Text section ->
******

Background information
- Origin: Baton Rouge, Louisiana, U.S.
- Genres: Sludge metal; doom metal;
- Years active: 2005–present
- Labels: Robotic Empire; Thrill Jockey; Southern Lord; Get Better; Sacred Bones;
- Members: Andy Gibbs; Matthew Thudium; Mitch Wells; Bryan Funck; Tyler Coburn; KC Stafford;
- Past members: Terry Gulino; Josh Nee;
- Website: noladiy.org/thou/

= Thou (American band) =

Louisiana sludge metal band

Thou is an American sludge metal band formed in Baton Rouge, Louisiana, in 2005. The current lineup of the band consists of Bryan Funck (vocals), Andy Gibbs (guitar), Matthew Thudium (guitar and vocals), Mitch Wells (bass), KC Stafford (guitar and vocals), and Tyler Coburn (drums).

== History ==
The band was formed by guitarists Andy Gibbs and Matthew Thudium, bassist Mitch Wells, and drummer Terry Gulino. Thou released their first full-length effort, Tyrant, in 2007 after the arrival of vocalist Bryan Funck. These were followed by their second studio album Peasant in 2008 and a string of EPs, including Malfeasance – Retribution (2008), The Retaliation of the Immutable Force of Nature (2008), Through the Empires of the Eternal Void (2009) and Baton Rouge/You Have Much to Answer For (2010). Their third full-length album, Summit was released in 2010.

The band's fourth studio album, Heathen, released in 2014, was met with critical acclaim. This album marked the first time in the band's career that the band had featured cleanly sung vocals from collaborator Emily McWilliams. The album was named the best metal album of 2014 by music website Pitchfork. Thou has toured with and collaborated frequently with fellow sludge metal band The Body, whom they most recently collaborated with on the album entitled, You, Whom I Have Always Hated.

******

Supplied material ->
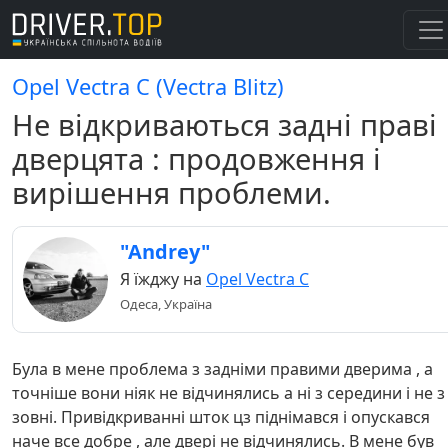
Opel Vectra C (Vectra Blitz)
Не відкриваються задні праві
дверцята : продовження і
вирішення проблеми.
"Andrey"
Я їжджу на
Opel Vectra C
Одеса, Україна
Була в мене проблема з задніми правими дверима , а
точніше вони ніяк не відчинялись а ні з середини і не з
зовні. Привідкриванні шток цз піднімався і опускався
наче все добре , але двері не відчинялись. В мене був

******

Required action ->
Retype the passage of the Thou article starting with "Background information" and going on through "Tyler Coburn (drums).".

Exercise output ->
Background information
- Origin: Baton Rouge, Louisiana, U.S.
- Genres: Sludge metal; doom metal;
- Years active: 2005–present
- Labels: Robotic Empire; Thrill Jockey; Southern Lord; Get Better; Sacred Bones;
- Members: Andy Gibbs; Matthew Thudium; Mitch Wells; Bryan Funck; Tyler Coburn; KC Stafford;
- Past members: Terry Gulino; Josh Nee;
- Website: noladiy.org/thou/

= Thou (American band) =

Louisiana sludge metal band

Thou is an American sludge metal band formed in Baton Rouge, Louisiana, in 2005. The current lineup of the band consists of Bryan Funck (vocals), Andy Gibbs (guitar), Matthew Thudium (guitar and vocals), Mitch Wells (bass), KC Stafford (guitar and vocals), and Tyler Coburn (drums).